Working on a this weedeater that he said had oil/gas residue on the tank and that it was leaking oil.He also stated that it did not start.Does any one have any ideas as to where the oil would be coming from?Also, what is the correct gap to set the plug to and what is the correct gas/oil mixture to use on this? Thank You.


----------



## chuck_thehammer (Oct 24, 2007)

rickyjoseph70 said:


> Working on a this weedeater that he said had oil/gas residue on the tank and that it was leaking oil.He also stated that it did not start.Does any one have any ideas as to where the oil would be coming from?Also, what is the correct gap to set the plug to and what is the correct gas/oil mixture to use on this? Thank You.

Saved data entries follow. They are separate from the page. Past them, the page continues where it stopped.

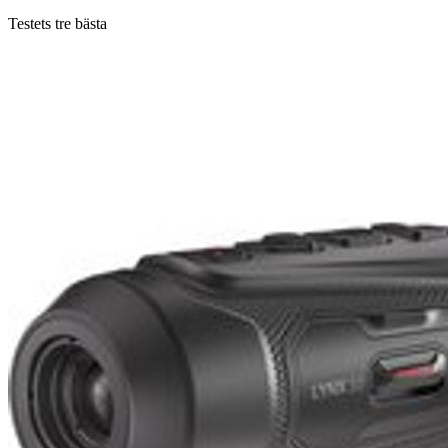
Testets tre bästa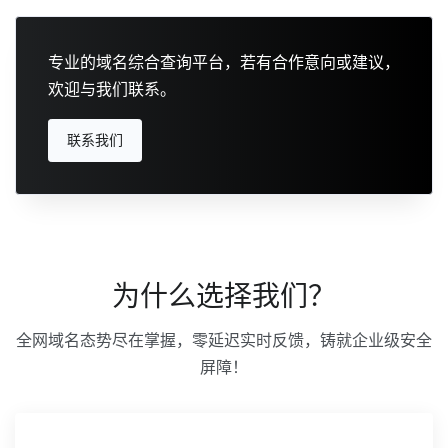
专业的域名综合查询平台，若有合作意向或建议，
欢迎与我们联系。
联系我们
为什么选择我们？
全网域名态势尽在掌握，零延迟实时反馈，铸就企业级安全
屏障！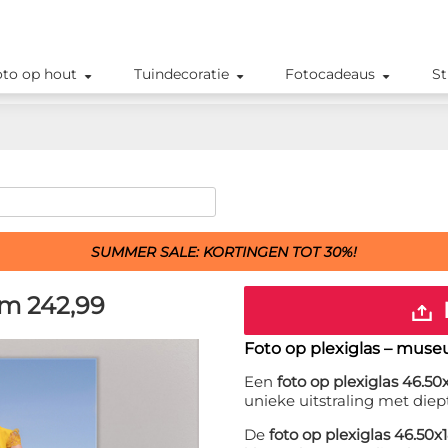
oto op hout
Tuindecoratie
Fotocadeaus
St
SUMMER SALE: KORTINGEN TOT 30%!
cm
242,99
Foto op plexiglas – muse
Een
foto op plexiglas 46.5
unieke uitstraling met diep
De
foto op plexiglas 46.50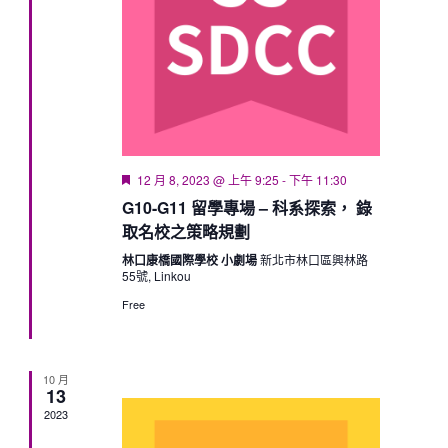
Featured
12 月 8, 2023 @ 上午 9:25
-
下午 11:30
G10-G11 留學專場 – 科系探索， 錄
取名校之策略規劃
林口康橋國際學校 小劇場
新北市林口區興林路
55號, Linkou
Free
10 月
13
2023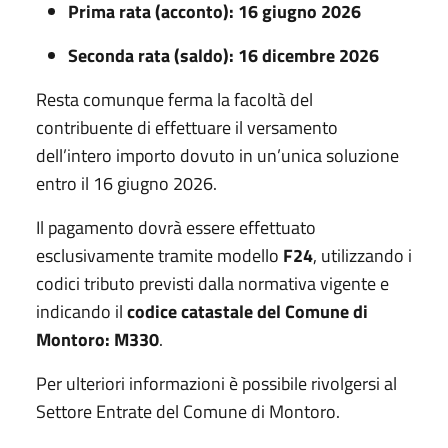
Prima rata (acconto): 16 giugno 2026
Seconda rata (saldo): 16 dicembre 2026
Resta comunque ferma la facoltà del
contribuente di effettuare il versamento
dell’intero importo dovuto in un’unica soluzione
entro il 16 giugno 2026.
Il pagamento dovrà essere effettuato
esclusivamente tramite modello
F24
, utilizzando i
codici tributo previsti dalla normativa vigente e
indicando il
codice catastale del Comune di
Montoro: M330
.
Per ulteriori informazioni è possibile rivolgersi al
Settore Entrate del Comune di Montoro.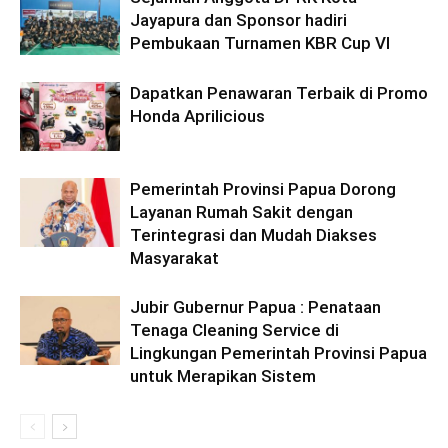
Jayapura dan Sponsor hadiri
Pembukaan Turnamen KBR Cup VI
Dapatkan Penawaran Terbaik di Promo
Honda Aprilicious
Pemerintah Provinsi Papua Dorong
Layanan Rumah Sakit dengan
Terintegrasi dan Mudah Diakses
Masyarakat
Jubir Gubernur Papua : Penataan
Tenaga Cleaning Service di
Lingkungan Pemerintah Provinsi Papua
untuk Merapikan Sistem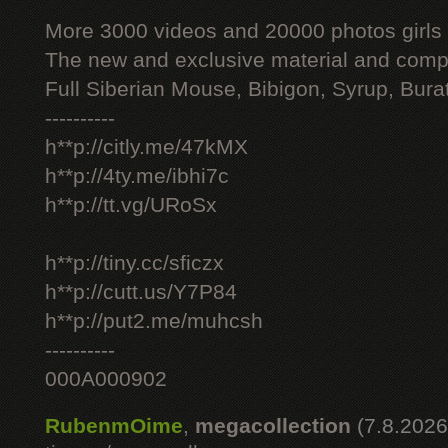
More 3000 videos and 20000 photos girls
The new and exclusive material and compl
Full Siberian Mouse, Bibigon, Syrup, Bura
----------
h**p://citly.me/47kMX
h**p://4ty.me/ibhi7c
h**p://tt.vg/URoSx
h**p://tiny.cc/sficzx
h**p://cutt.us/Y7P84
h**p://put2.me/muhcsh
----------
000A000902
RubenmOime
,
megacollection
(7.8.2026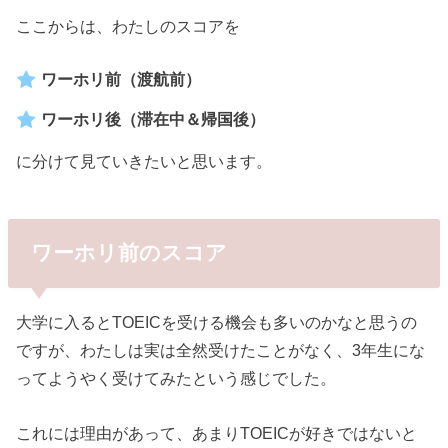
ここからは、わたしのスコアを
ワーホリ前（渡航前）
ワーホリ後（滞在中＆帰国後）
に分けて見ていきたいと思います。
ワーホリ前のスコア
大学に入るとTOEICを受ける機会も多いのかなと思うの
ですが、わたしは実は全然受けたことがなく、3年生にな
ってようやく受けてみたという感じでした。
これには理由があって、あまりTOEICが好きではないと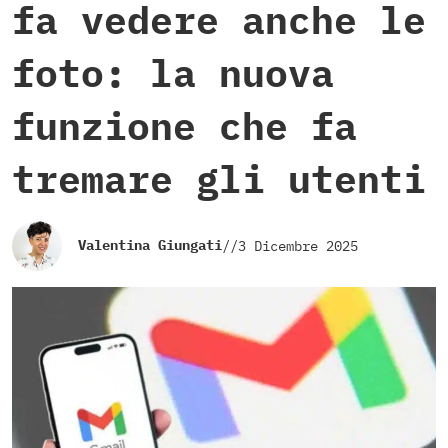
fa vedere anche le
foto: la nuova
funzione che fa
tremare gli utenti
Valentina Giungati
//
3 Dicembre 2025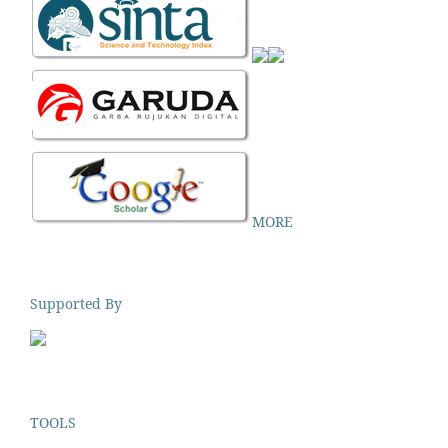
MORE
Supported By
TOOLS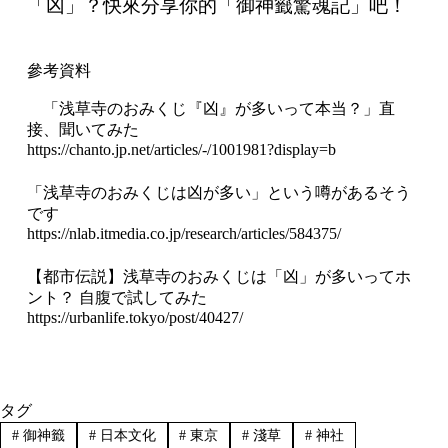
「凶」？快來分享你的「御神籤驚魂記」吧！
參考資料
「浅草寺のおみくじ『凶』が多いって本当？」直
接、聞いてみた
https://chanto.jp.net/articles/-/1001981?display=b
「浅草寺のおみくじは凶が多い」という噂があるそう
です
https://nlab.itmedia.co.jp/research/articles/584375/
【都市伝説】浅草寺のおみくじは「凶」が多いってホ
ント？ 自腹で試してみた
https://urbanlife.tokyo/post/40427/
タグ
#
御神籤
#
日本文化
#
東京
#
淺草
#
神社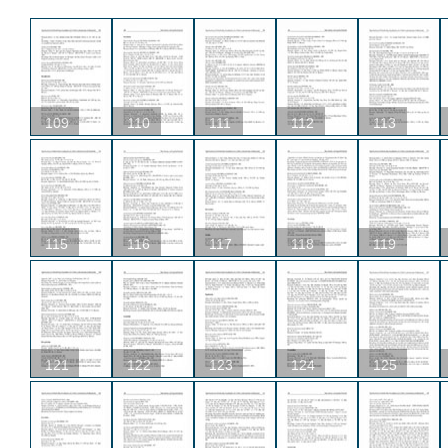
109
110
111
112
113
115
116
117
118
119
121
122
123
124
125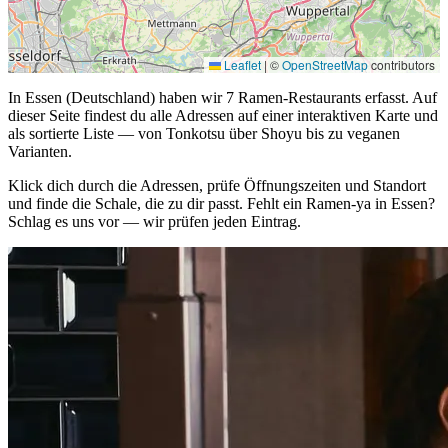
Leaflet
|
©
OpenStreetMap
contributors
In Essen (Deutschland) haben wir 7 Ramen-Restaurants erfasst. Auf
dieser Seite findest du alle Adressen auf einer interaktiven Karte und
als sortierte Liste — von Tonkotsu über Shoyu bis zu veganen
Varianten.
Klick dich durch die Adressen, prüfe Öffnungszeiten und Standort
und finde die Schale, die zu dir passt. Fehlt ein Ramen-ya in Essen?
Schlag es uns vor — wir prüfen jeden Eintrag.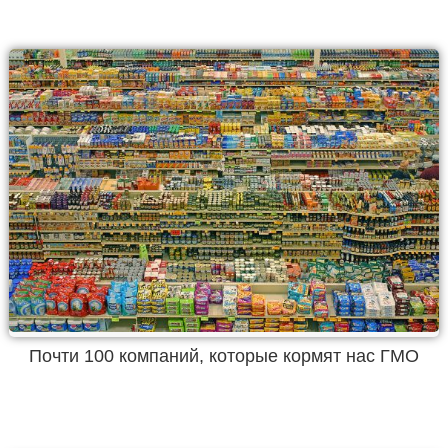
Почти 100 компаний, которые кормят нас ГМО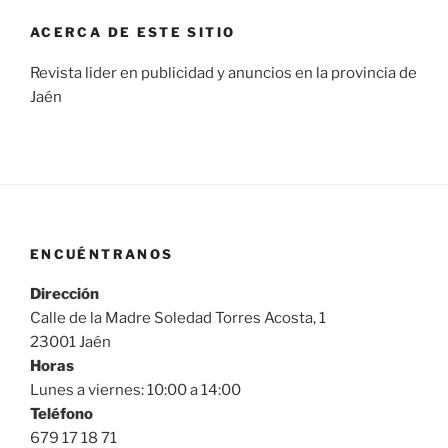
ACERCA DE ESTE SITIO
Revista lider en publicidad y anuncios en la provincia de
Jaén
ENCUÉNTRANOS
Dirección
Calle de la Madre Soledad Torres Acosta, 1
23001 Jaén
Horas
Lunes a viernes: 10:00 a 14:00
Teléfono
679 17 18 71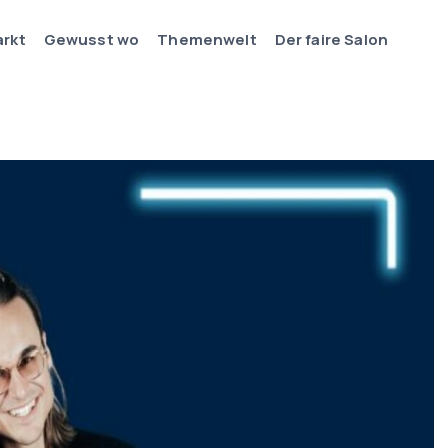
arkt
Gewusst wo
Themenwelt
Der faire Salon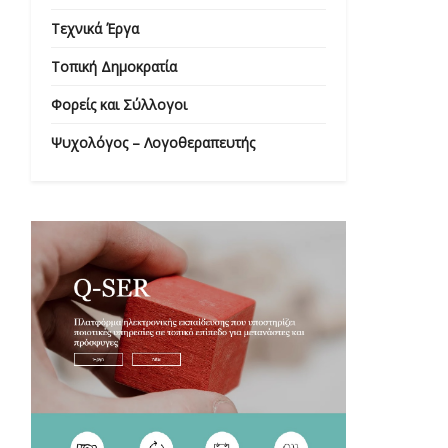
Τεχνικά Έργα
Τοπική Δημοκρατία
Φορείς και Σύλλογοι
Ψυχολόγος – Λογοθεραπευτής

gas/oil mixture is 50:1, plug gap is .025.
oil/gas residue ON tank..tank end seal leaking,,,gas line leaking. over filling tank and spilling onto tank...


----------



## 30yearTech (Sep 14, 2006)

It's not unusual to see black sticky oil residue leak from the exhaust. This is caused by unburned oil/fuel mix condensing in the muffler and then dripping out. The most common cause is old fuel that is not getting a good burn in the engine. A plugged spark arrestor screen in the muffler, a dirty air filter, overly rich setting of the carburetor, or too much oil mixed with the fuel can all result in oil dripping from the muffler. Oil residue on the fuel tank, not unusual as there is oil mixed in the fuel and if spilled, the gas will evaporate, but not the oil.


----------



## rickyjoseph70 (Jan 29, 2011)

Thanks,I couldn't figure out the residue on the tank,but now that it was explained,it makes sense.


----------